Just because you work two jobs, that doesn't mean you can tuck away any savings; buy proper healthcare or internet; or even to heat your house.

These are just some of the disturbing findings gaining attention since McDonald's teamed up with Visa to create a sample budget for workers at McDonald's restaurants. Ironically, the website was meant to show how easy it is to live off minimum wage.

What's plain to see, however, is that the lifestyle they recommend would be a daily struggle for even the thriftiest employees.

The sample paycheck the website provides expects workers to put in over 70 hours of work a week (at the same time as many fast food employers are actually cutting back on full-time employee hours in order to avoid paying for Obamacare benefits). The budget McDonald's suggests wildly underestimates most expenses, and leaves several important spending categories out altogether.

Sure, this situation might be manageable if you're a high school student still living with your parents. But what about the many McDonald's workers who have families to take care of, or those who are getting old enough to retire? Forbes interviewed one employee who is all too familiar with the difficulty of getting by on this kind of paycheck: With an hourly wage of $7.35, her monthly paycheck is less than the cost of her rent. Feeding her four kids — even with food stamps — is nearly impossible.

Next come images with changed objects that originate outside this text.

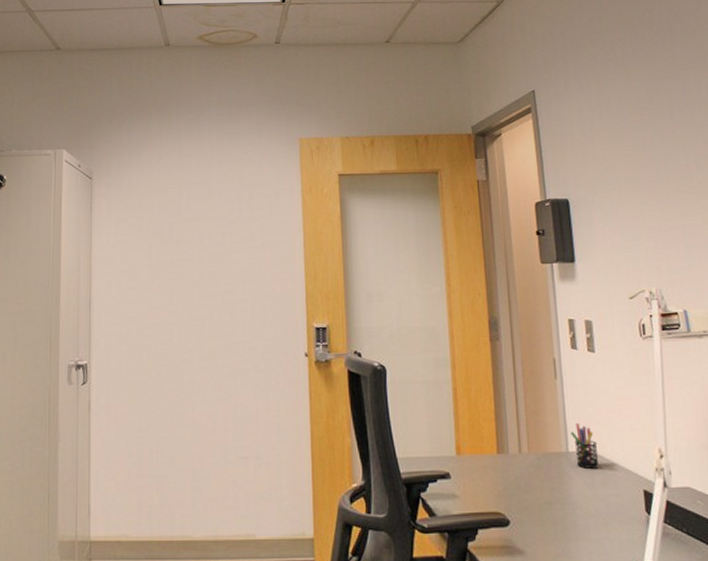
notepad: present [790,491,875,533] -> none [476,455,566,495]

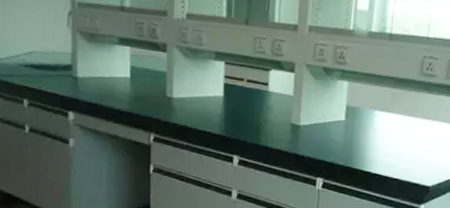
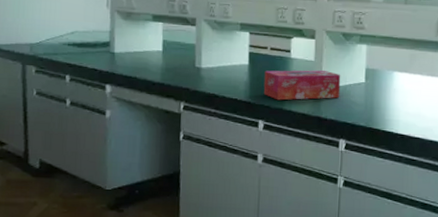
tissue box: none [239,103,321,136] -> present [263,70,341,101]

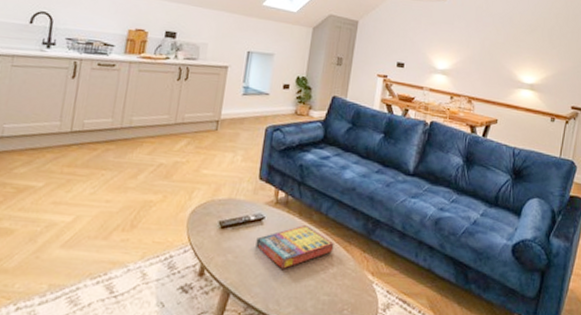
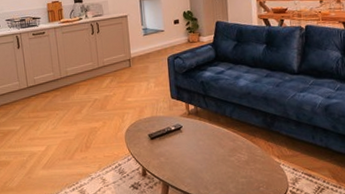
game compilation box: present [256,224,334,269] -> none [179,127,242,163]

A New York Times investigation released earlier this month revealed that many fast food workers often find hours missing from their paychecks, and are denied even a single paid sick day. On top of that, McDonald's has recently begun to pay its workers using a new Visa payroll card system, which forces users to pay unnecessary fees in order to access their own wages, angering employees and lawmakers alike.

Meanwhile, McDonald's CEO Don Thompson took home a compensation package of $13.8 million in 2012. In that same year, the company's ex-CEO Jim Skinner collected $27.7 million on his way out the door.